Here are two recent ones that will explain that better than I do: 1, 2 (other ones are in a recent thread on that topic). ↩︎
That is really a strange statement. For which use cases could LLMs be a better fit than programming? A lot of computer programming is just some sort of "plumbing", not frontier scientific research work. Requiring a large knowledge base, and some understanding. LLMs are quite good at that, often the most serious problem for LLMs is that they are still polluted with outdated stuff, do not know latest changes in software, and can not really learn from their mistakes. All that will improve soon.
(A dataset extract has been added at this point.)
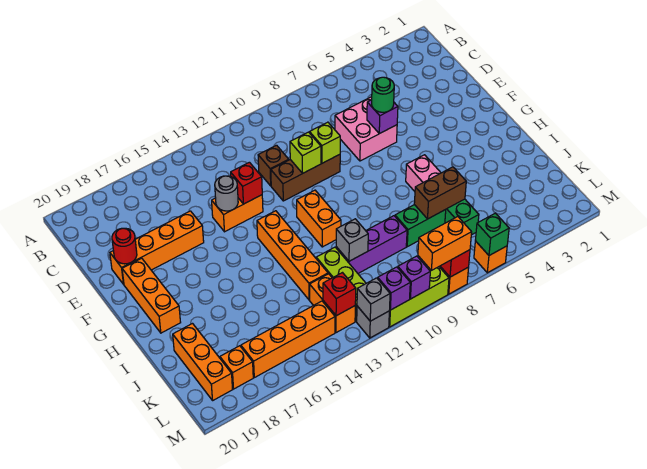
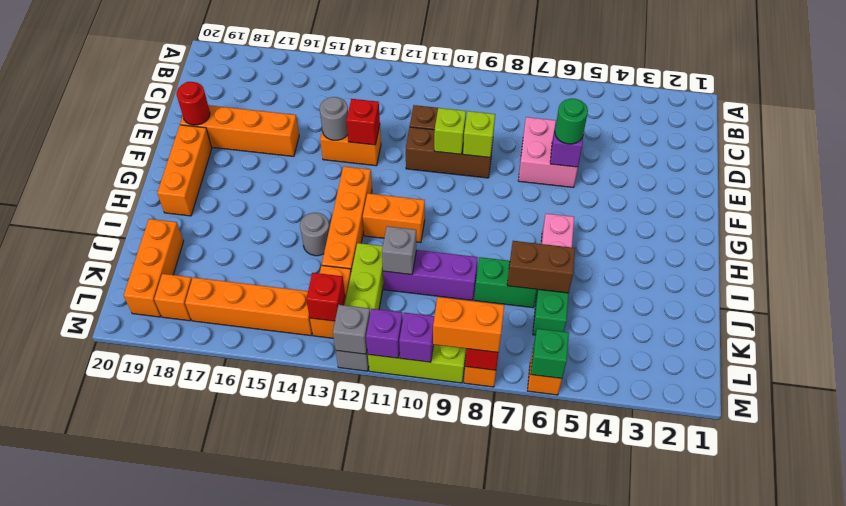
orange brick G11:H11 level 1 -> orange brick H11:H12 level 1
none -> grey round brick I14 level 1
There was a video of Sabine Hossenfelder some days ago testing LLMs for frontier discoveries in physics, where all of them were not too good (GPT-5 was best) and I have indeed serious doubts that the current design of AI will be able to create a super intelligence able to discover serious new physics. But I am sure it will be able to do what 99.999... percent of people do today.
For COBOL -- I would assume that these legacy programs are large, but quite trivial, often covering some form of finance applications. LLMs should be very good in converting COBOL to modern languages if they are trained on that (that might be indeed a problem, most COBOL code is not open source I guess).
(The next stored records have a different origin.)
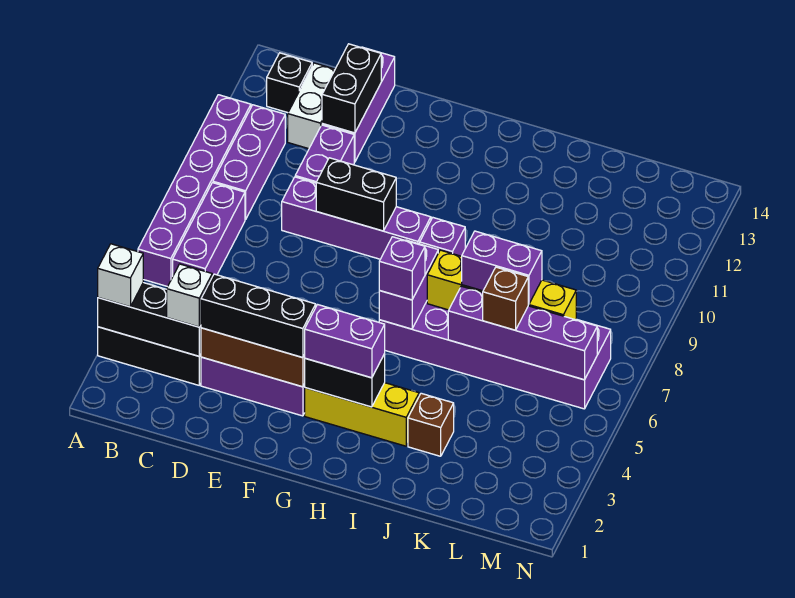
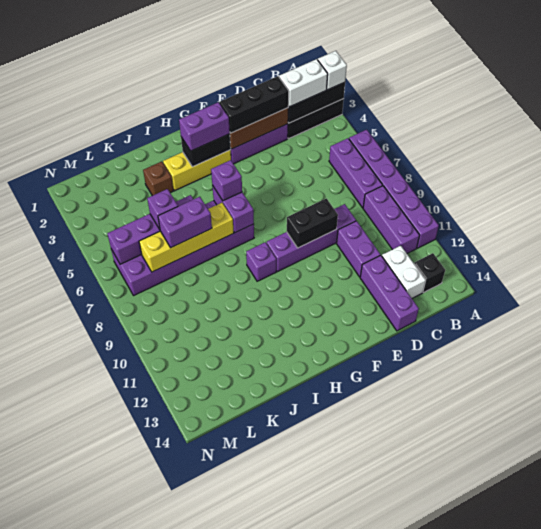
white brick C3 level 3 -> white brick B3:C3 level 3
black brick D12:D13 level 2 -> none
brown brick K6 level 3 -> purple brick K6 level 3

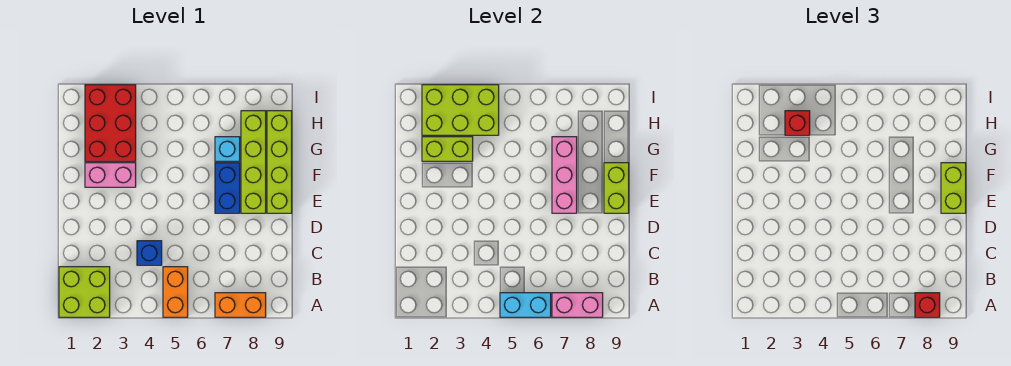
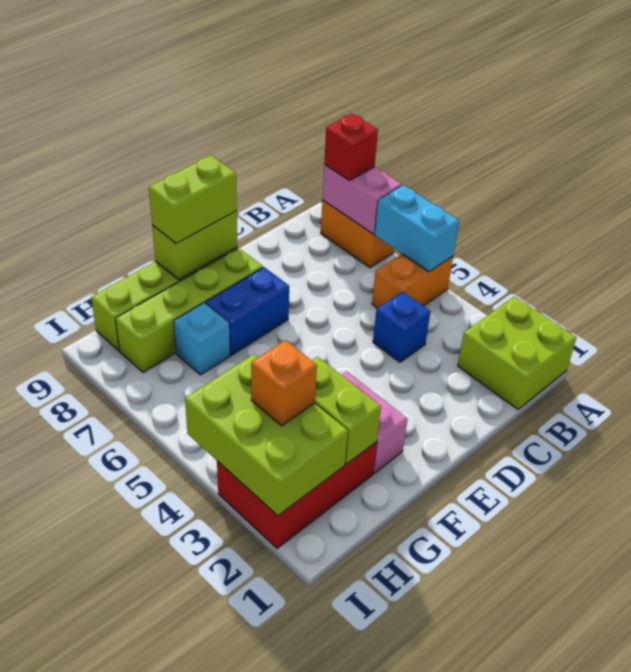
pink brick E7:G7 level 2 -> none
red brick H3 level 3 -> orange brick H3 level 3

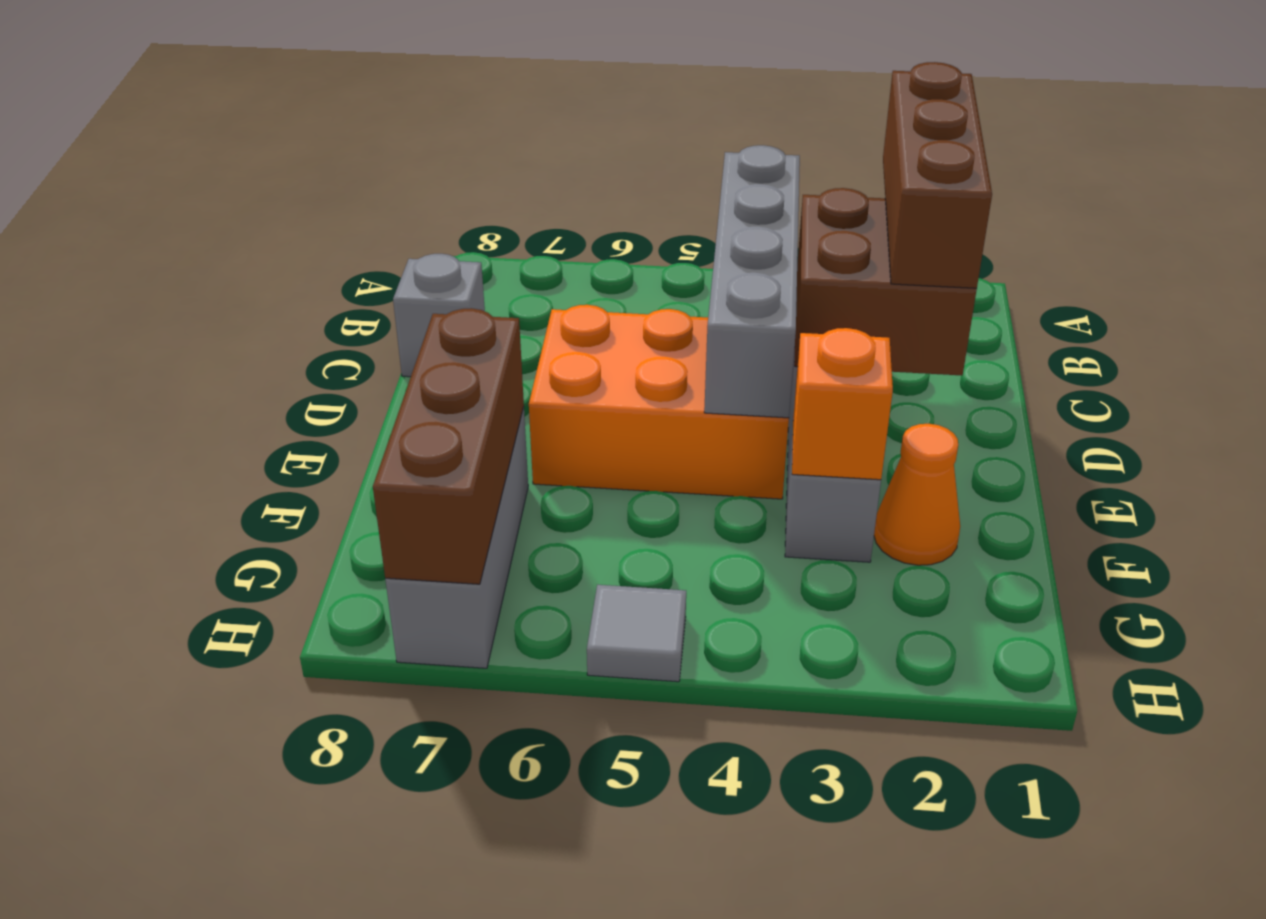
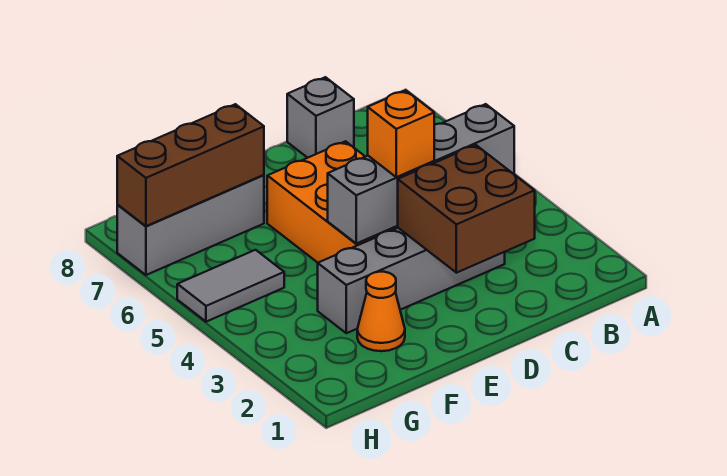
brown brick B2:D2 level 3 -> none
orange brick F3 level 2 -> orange brick D4 level 3
grey tile H5 level 1 -> grey tile G5:H5 level 1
They're quite good for linguistics, or even for translation despite specific components having been removed. Since they have good language abilities and are really just pattern matchers, they can also help with formulating fuzzy statements better or summarizing well-known ideas (provided you double-check the results, as always).
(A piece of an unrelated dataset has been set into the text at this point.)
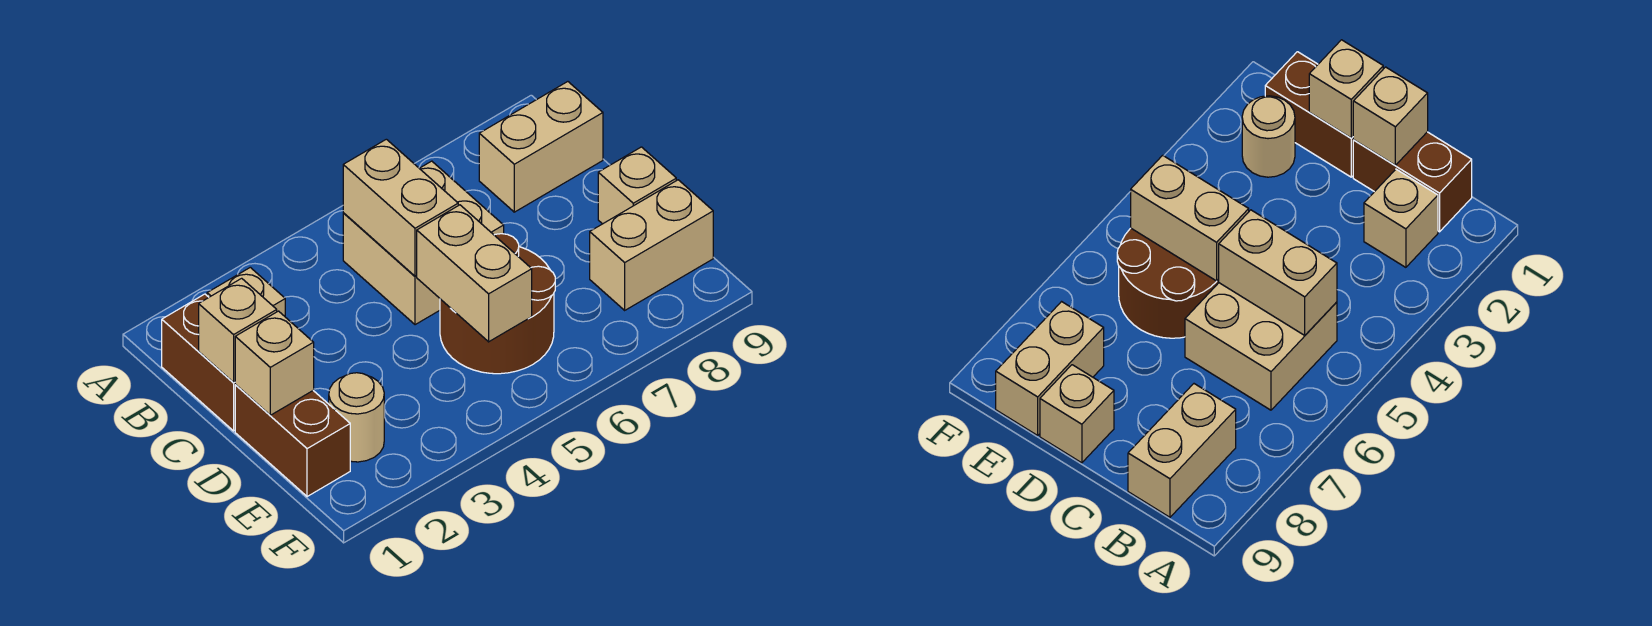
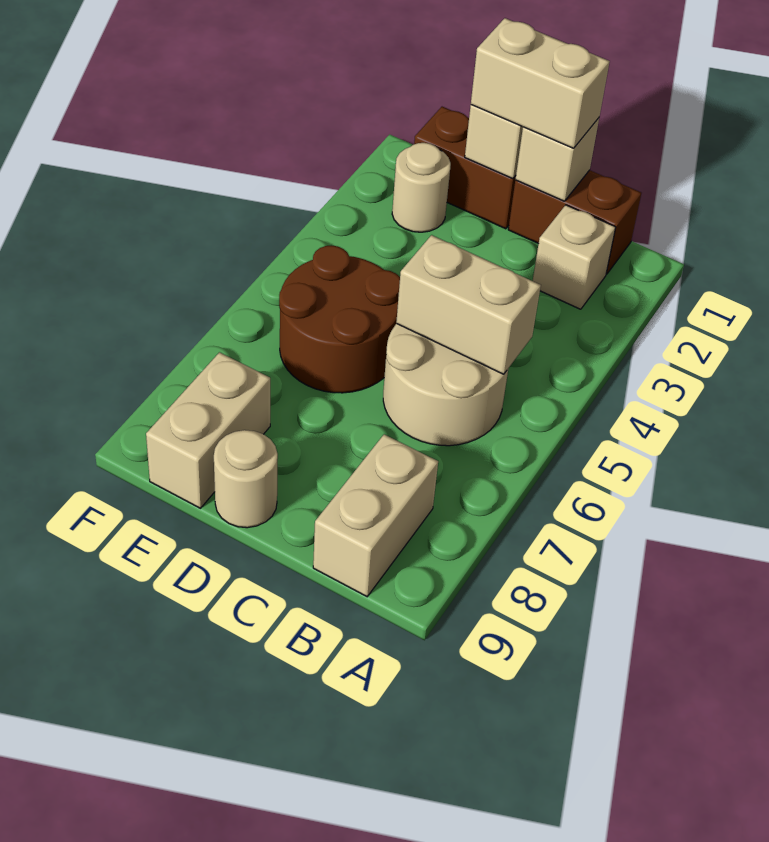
tan brick B5:C6 level 1 -> tan round brick B5:C6 level 1
tan brick D5:E5 level 2 -> tan brick C1:D1 level 3
tan brick D9 level 1 -> tan round brick D9 level 1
It's not a strange statement: just look how they work and it becomes obvious. Programming can be helped with knowledge in order to avoid re-inventing the wheel, true, but the knowledge they're averaged in their neural network has to be reliable enough and match the problem closely enough. Besides, the most important component remains logical reasoning, which none of those engines have. At best, they feature some hacks like multiple LLMs trying to iterate on problems in the hope it gets better. It does to some extent (at a huge price), but the main limitation remains.
A local LLM will be even more limited.
I won't repeat the arguments others and I have already made in the other thread, but you can have a look at the two recent articles I've linked above. They indeed come for that video you mention. It's not the main domain of that youtuber, but they illustrate two of the problems with LLMs (if they're accurate; at least one has been through several iterations so I'm hoping it had sufficient peer-reviewing).
Using a small (because local) LLM to translate between two niche languages, extremely different from each other, neither of which it’s likely to have been well trained in, doesn’t sound like a recipe to success to me. Maybe if you train your own finetune (I presume there’s a roughly 0% chance that someone else has already trained such a thing…)
You are right. However, note that local does not necessarily mean small, e.g., it can be local to the organization where a large model runs on a powerful server.
Don’t get me wrong, I am not saying that an LLM is the best (or only) solution to the OP’s problem. I am just saying it may be worth considering. In the end, as with any tool/technology, there are tradeoffs the OP must evaluate.
I am by no means an LLM advocate. From time to time, I experiment with LLM’s on different coding scenarios. So far, I have mostly come up disappointed with the results (i.e., I rather solve the problem myself). The only case where I was actually satisfied with the LLM output (i.e., I genuinely believe it saved me a ton of time) is the Matlab→Rust translation.